The second Africa Innovation Summit (AIS II) 2018 today kicked off in Kigali with over €100 billion up for grabs from the European Commission (EC) for individual and government innovators for the next seven years.
“Tomorrow we shall be announcing the new funding which is very competitive…On the research programme there is going to be funding for African innovators and we also have the development programmes aimed at supporting countries,” said Maria Cristina Russo, EC Director for International Cooperation and Directorate-General for Research and Innovation.
The new funding announcement will be a continuation of the already existing European Union Research innovation funding worth €80billion which ends with the year 2020.
The three-day AIS summit was officially opened by Rwanda’s Prime Minister Edouard Ngirente and attended by over 50 African firms (especially start-ups and SMEs) to showcase innovations taking place on the continent, which could influence the future of African and the world.
Ngirente said that the current infrastructure and structural challenges on the African continent can only be addressed through innovation and this must start immediately with funding on innovation hubs.
He said that countries are creating national support institutions for innovation, including developing innovation policies and strategies, while in many countries, technology and innovation hubs have sprung up to take advantage of mobile technology to resolve problem.
In this regard, the PM also revealed that Rwanda will next week launch the first national research and innovation fund as a way of addressing Rwanda’s challenges.
“This we believe shall serve as a major research funding vehicle through which research & research- based innovation activities shall be supported,” Ngirente said.
This launch will be part of the approved grant worth $30 million between Africa Development Bank (ADfB) and Rwanda to be injected into innovation fund that has a total of $100 million- with the rest coming from the UK and private sector.
AIS II will focus on innovative and disruptive solutions to the major challenges facing African countries, which include energy access, water, food insecurity, health systems, and governance.
However some experts said that African innovation should be not be limited to innovation but evolve around the access to internet, free movement and funding.
“If we wanna be able to develop, innovation alone is not enough.
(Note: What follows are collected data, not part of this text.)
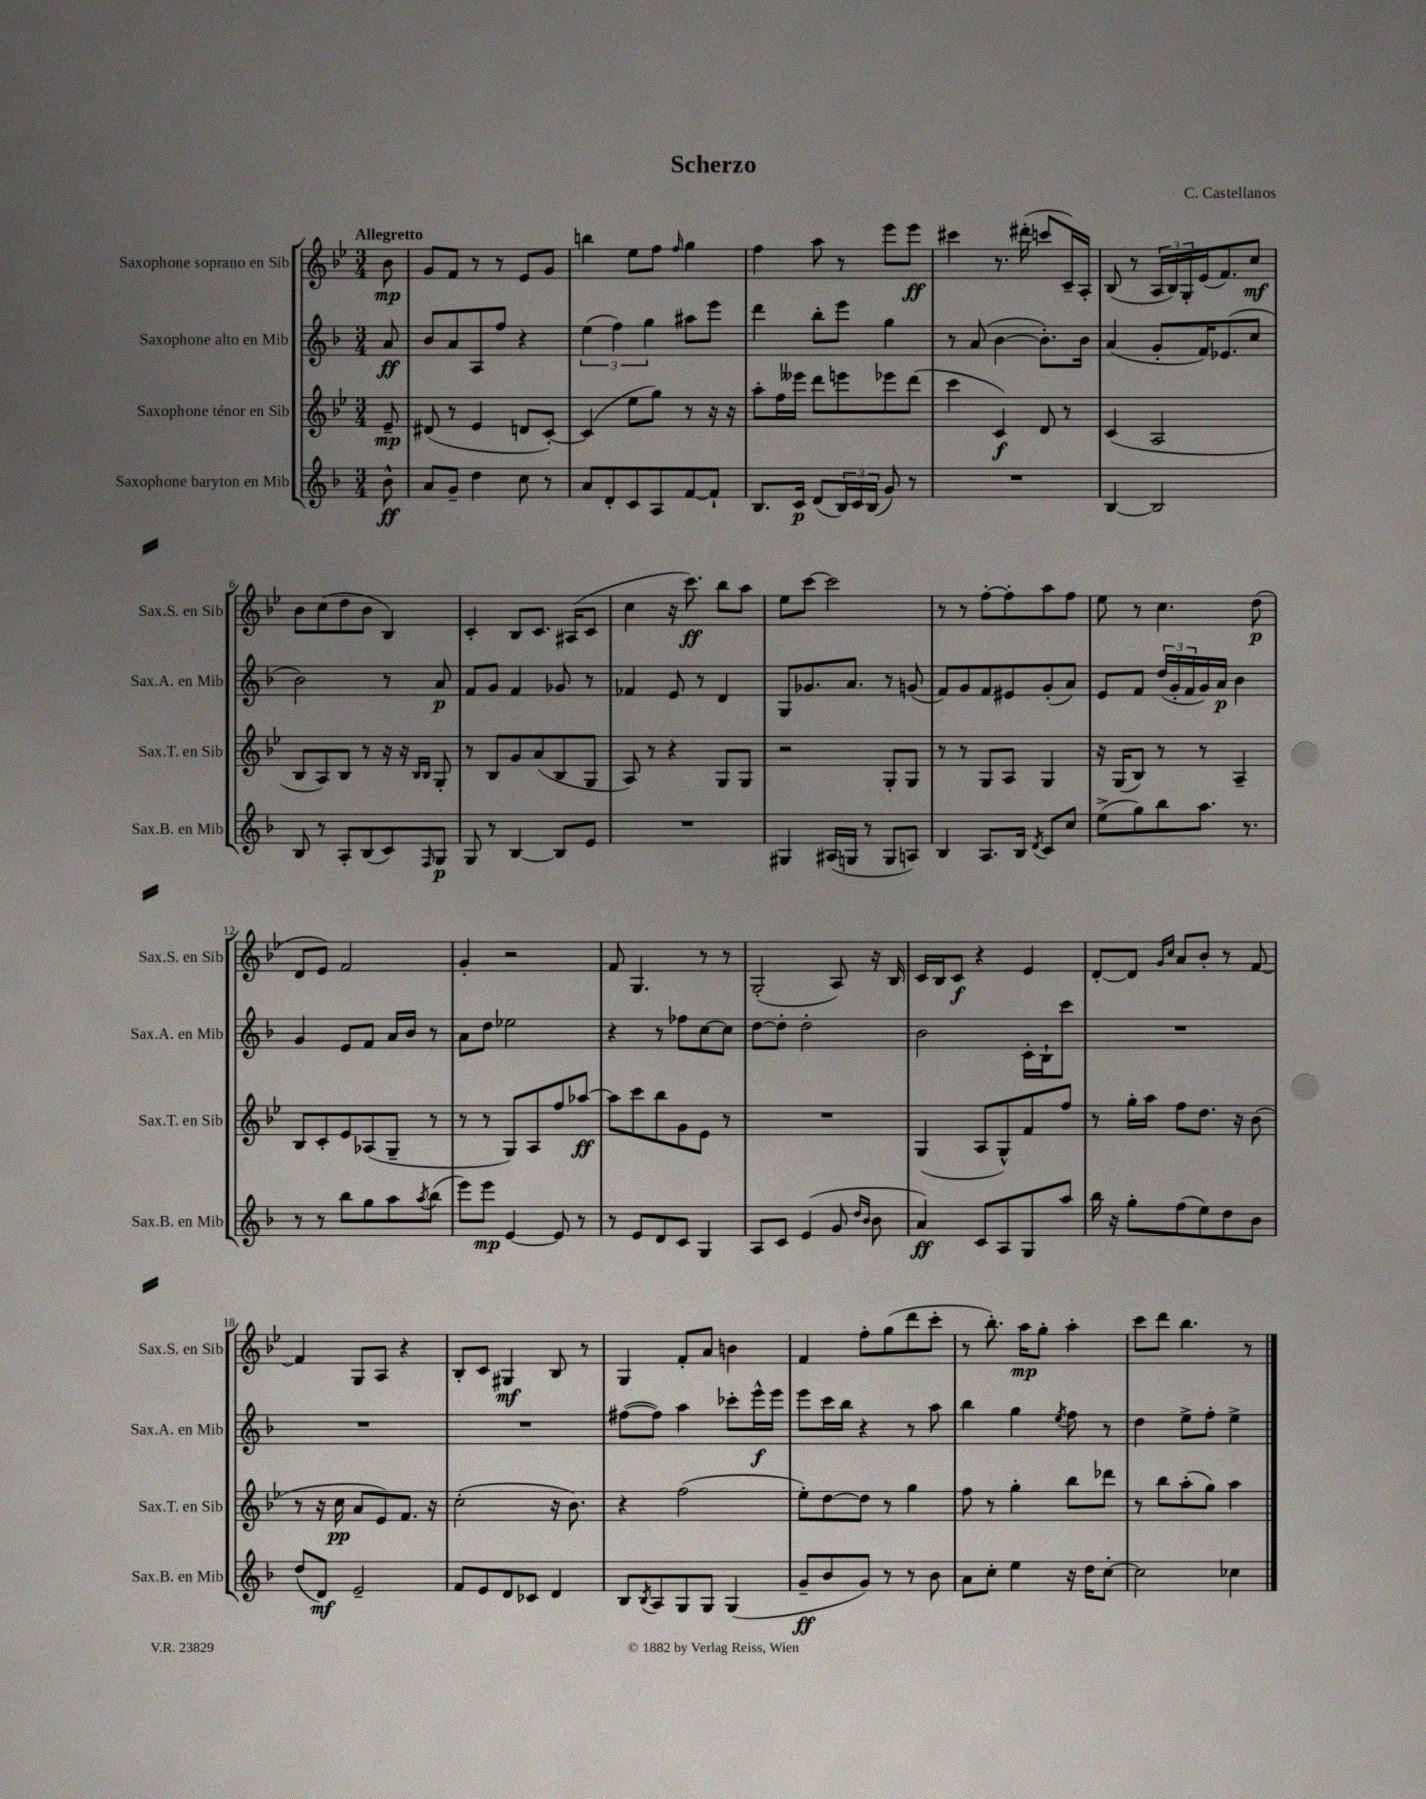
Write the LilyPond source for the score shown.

\header { title = "Scherzo" composer = "C. Castellanos" }
<<
\new StaffGroup <<
\new Staff = "s0" \with { instrumentName = "Saxophone soprano en Sib" shortInstrumentName = "Sax.S. en Sib" } {
    \clef treble \key bes \major \numericTimeSignature \time 3/4 \partial 8 \tempo "Allegretto"
    bes'8\mp |
    g'8 f'8 r8 r8 ees'8 g'8 |
    b''4 ees''8 f''8 \grace { f''16 } g''4 |
    f''4 a''8 r8 ees'''8 ees'''8\ff |
    cis'''4 r8. dis'''16-.( c'''8 c'16--) a16-. |
    bes8( r8 \tuplet 3/2 { a16 bes16) g16-. } ees'16( f'8.) c''8\mf |
    bes'8 c''8( d''8 bes'8 bes4) |
    c'4-. bes8 c'8. ais16( c'8 |
    c''4 r16 c'''8.\ff) bes''8 a''8 |
    ees''8 c'''8~ c'''2 |
    r8 r8 f''8~-. f''8-. a''8 f''8 |
    ees''8 r8 c''4. d''8\p( |
    d'8 ees'8) f'2 |
    g'4-. r2 |
    f'8 g4. r8 r8 |
    g2-.( a8) r16 bes16 |
    c'16 bes16 c'8\f r4 ees'4 |
    d'8~-. d'8 \grace { g'16 c''16 } a'8 bes'8-. r8 f'8~ |
    f'4 g8 a8 r4 |
    bes8-. c'8 gis4\mf bes8 r8 |
    g4 f'8-. a'8 b'4 |
    f'4 f''8-. g''8( d'''8 c'''8-. |
    r8 bes''8.-.) a''16\mp g''8-. a''4-. |
    c'''8 d'''8 bes''4. r8 \bar "|." |
}
\new Staff = "s1" \with { instrumentName = "Saxophone alto en Mib" shortInstrumentName = "Sax.A. en Mib" } {
    \clef treble \key f \major \numericTimeSignature \time 3/4 \partial 8
    a'8\ff |
    bes'8 a'8 a8 f''8 r4 |
    \tuplet 3/2 { e''4( f''4) g''4 } ais''8 e'''8 |
    d'''4 bes''8-. e'''8 g''4 |
    r8 a'8( bes'4~ bes'8.-.) bes'16 |
    a'4( g'8-. f'16) ees'8.( c''8 |
    bes'2) r8 a'8\p |
    f'8 g'8 f'4 ges'8 r8 |
    fes'4 e'8 r8 d'4 |
    g8 ges'8. a'8. r8 g'8( |
    f'8) g'8 f'8 eis'8 g'8-.( a'8) |
    e'8 f'8 \tuplet 3/2 { d''16( g'16-. f'16 } g'16) a'16\p bes'4 |
    g'4 e'8 f'8 a'16 bes'16 r8 |
    a'8 d''8 ees''2 |
    r4 r8 fes''8 c''8~ c''8 |
    d''8~ d''8-. d''2-. |
    bes'2 c'16-. bes16-! c'''8 |
    R2. |
    R2. |
    R2. |
    fis''8~( fis''8) a''4 ces'''8-. e'''16-^\f e'''16 |
    e'''8 c'''16 bes''16 r4 r8 a''8 |
    bes''4 g''4 \acciaccatura { e''8 } f''8 r8 |
    d''4 e''8-> f''8-. e''4-> \bar "|." |
}
\new Staff = "s2" \with { instrumentName = "Saxophone ténor en Sib" shortInstrumentName = "Sax.T. en Sib" } {
    \clef treble \key bes \major \numericTimeSignature \time 3/4 \partial 8
    ees'8--\mp |
    dis'8( r8 ees'4 d'8 c'8~-.) |
    c'4( ees''8 g''8) r8 r16 r16 |
    a''8-. f''16 eeses'''16 d'''8 e'''8 ees'''8 d'''8( |
    c'''4 c'4\f) d'8 r8 |
    c'4( a2 |
    bes8 a8) bes8 r8 r16 r16 \grace { bes16 bes16 } g8-. |
    r8 bes8 g'8 a'8( bes8 g8 |
    a8) r8 r4 g8 g8 |
    r2 g8-. g8 |
    r8 r8 g8 a8 g4 |
    r16 g16( bes8) r8 r8 a4-- |
    bes8 c'8-. ees'8 aes8( g8-- r8 |
    r8 r8 g8) a8 f''8 aes''8~\ff |
    aes''8 c'''8 bes''8 g'8 ees'8 r8 |
    R2. |
    g4( a8 g8-^) f'8 f''8 |
    r8 g''16-. a''16 f''8 d''8. r16 bes'8( |
    r8 r16 c''16\pp a'8 ees'8) f'8. r16 |
    c''2-.( r16 bes'8.) |
    r4 f''2( |
    ees''8-.) d''8~ d''8 r8 g''4 |
    f''8 r8 g''4-. bes''8 des'''8 |
    r8 bes''8 a''8-.( g''8) a''4 \bar "|." |
}
\new Staff = "s3" \with { instrumentName = "Saxophone baryton en Mib" shortInstrumentName = "Sax.B. en Mib" } {
    \clef treble \key f \major \numericTimeSignature \time 3/4 \partial 8
    bes'8-^\ff |
    a'8 g'8-- d''4 c''8 r8 |
    a'8 d'8-. c'8 a8 f'8~ f'8-! |
    bes8. c'16\p d'8( \tuplet 3/2 { bes16) c'16 bes16( } g'8) r8 |
    R2. |
    bes4~ bes2 |
    bes8 r8 a8-. bes8( c'8) \grace { f16 } g8\p |
    g8 r8 bes4~ bes8 e'8 |
    R2. |
    gis4 ais16( g16 r8 g8 a8) |
    bes4 a8. bes16 \acciaccatura { d'8 } c'8 c''8 |
    e''8->( g''8) bes''8 a''8. r8. |
    r8 r8 bes''8 g''8 a''8 \acciaccatura { a''8 } bes''8( |
    e'''8) e'''8\mp e'4~ e'8 r8 |
    r8 e'8 d'8 c'8 g4 |
    a8 c'8 e'4( g'8 \grace { d''16 bes'16 } bes'8 |
    a'4\ff) c'8 a8 g8 a''8 |
    bes''16 r16 g''8-. f''8( e''8) d''8 bes'8 |
    d''8( d'8\mf) e'2-- |
    f'8 e'8 d'8 ces'8 d'4 |
    bes8 \acciaccatura { bes8 } a8 g8 g8 g4( |
    g'8--\ff bes'8 g'8) r8 r8 bes'8 |
    a'8 c''8-. e''4 r16 d''16 c''8~-. |
    c''2 ces''4 \bar "|." |
}
>>
>>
We must diffuse, imitate, modify, increase value & scale up ideas. This is how developed countries have been able to move forward,” said Dr. Vera Songwe, Executive Secretary of the UN Economic Commission for Africa (UNECA) during an Innovation Africa: Challenges & Opportunities panel.
UNECA index 2013-2017 statistics indicate that only 17 African countries including Rwanda have been among the top 100 global innovation, with Kenya, Ghana and South Africa taking more than five times in the listing.
But with all the internet penetration on the continent with Kenya leading at 80%, only two countries have 50 tech hubs and over 25 countries with none and an ICT growth of 20% on the continent.